We’ve all experienced, for instance, when, let’s say, we’ve gone into our bank and we’ve spoken to them about our account or something like that, and then a couple of days later, we’ve called them and tried to discuss the same problem that we’re having. And we have to recreate that context again. We have to say who we are. We have to give all these weird password hints, authenticate ourselves. And that is a negative user experience having to recreate through all these omnichannels, recreate that context of who we are and what we’re trying to do.

So what would be great is if we could start to see products where, regardless of the channel that we interact with brands and service sectors, that the context is always easy replicable. And we don’t have to kind of recreate. We don’t have to get into what we call these kind of context recreation loops. And if we can achieve that, I think this really leads to much higher engagement, better user experience, and overall better customer engagement.

We don’t have to get into what we call these kind of context recreation loops.

Glen Kunene, Editor-in-Chief: Right, right. And I know there [is] a scenario that a colleague of ours had described that really made it clear to me was the idea of a business traveler who has some rewards program, because they travel frequently, but that rewards program ties in flights, and it ties in hotel.
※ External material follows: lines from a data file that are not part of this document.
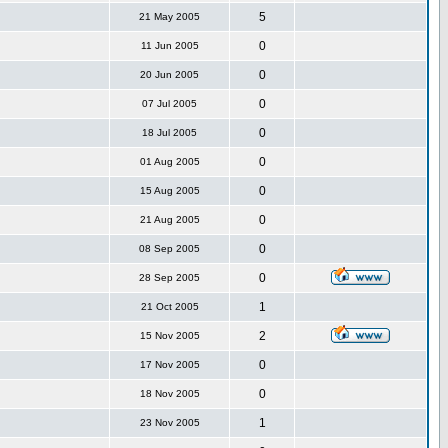
5
21 May 2005
0
11 Jun 2005
0
20 Jun 2005
0
07 Jul 2005
0
18 Jul 2005
0
01 Aug 2005
0
15 Aug 2005
0
21 Aug 2005
0
08 Sep 2005
0
28 Sep 2005
1
21 Oct 2005
2
15 Nov 2005
0
17 Nov 2005
0
18 Nov 2005
1
23 Nov 2005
It ties in a number of different services. And, like you said, the touch points for all those services are on the phone. They’re directly in person. And if the company that offers that rewards program could have a single view of that customer in all of those touch points and provide the appropriate context each time they go to the car rental place or whatnot, the user experience would be so much better. And I think you’re completely right about the engagement of that user.
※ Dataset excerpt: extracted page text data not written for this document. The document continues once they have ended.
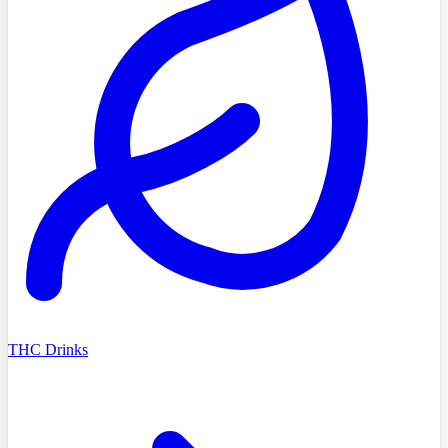
THC Drinks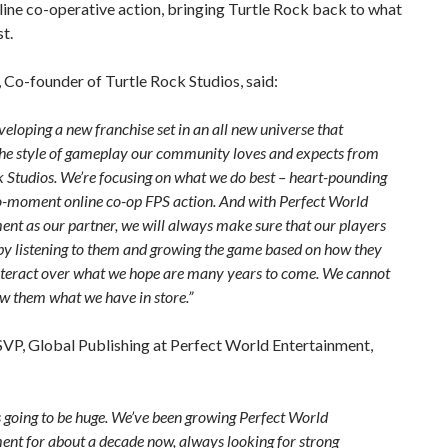
line co-operative action, bringing Turtle Rock back to what
st.
 Co-founder of Turtle Rock Studios, said:
eloping a new franchise set in an all new universe that
the style of gameplay our community loves and expects from
k Studios. We’re focusing on what we do best – heart-pounding
moment online co-op FPS action. And with Perfect World
ent as our partner, we will always make sure that our players
 by listening to them and growing the game based on how they
nteract over what we hope are many years to come. We cannot
ow them what we have in store.”
SVP, Global Publishing at Perfect World Entertainment,
s going to be huge. We’ve been growing Perfect World
ent for about a decade now, always looking for strong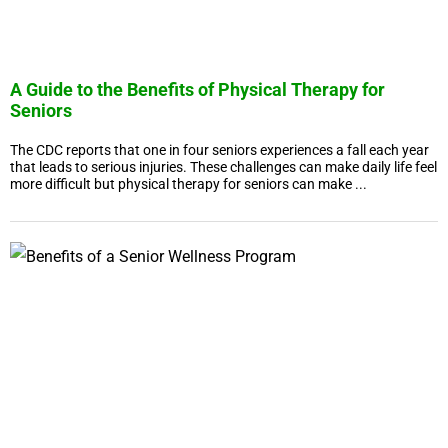
A Guide to the Benefits of Physical Therapy for
Seniors
The CDC reports that one in four seniors experiences a fall each year
that leads to serious injuries. These challenges can make daily life feel
more difficult but physical therapy for seniors can make ...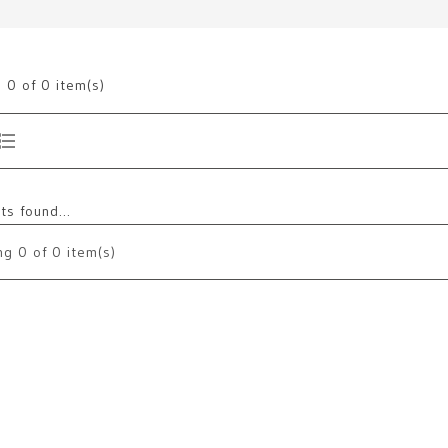
g
0
of 0 item(s)
s found...
ng
0
of 0 item(s)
RS: Exactly. And that’s what we try to build at Nexmo, right? We’re very focused on this whole concept of contextual communication. We’re working very hard on building contextually aware APIs right now. And the interesting thing in this, there’s kind of an anthropological reason for this, right? So whenever we interact with a brand who seems to know what we’re trying to achieve or who recognizes us, there’s what we call these kind of dopamine events that occur. So there’s actually quite a biological reason why these things are successful.

GK: I think I’ve experienced the antithesis of that.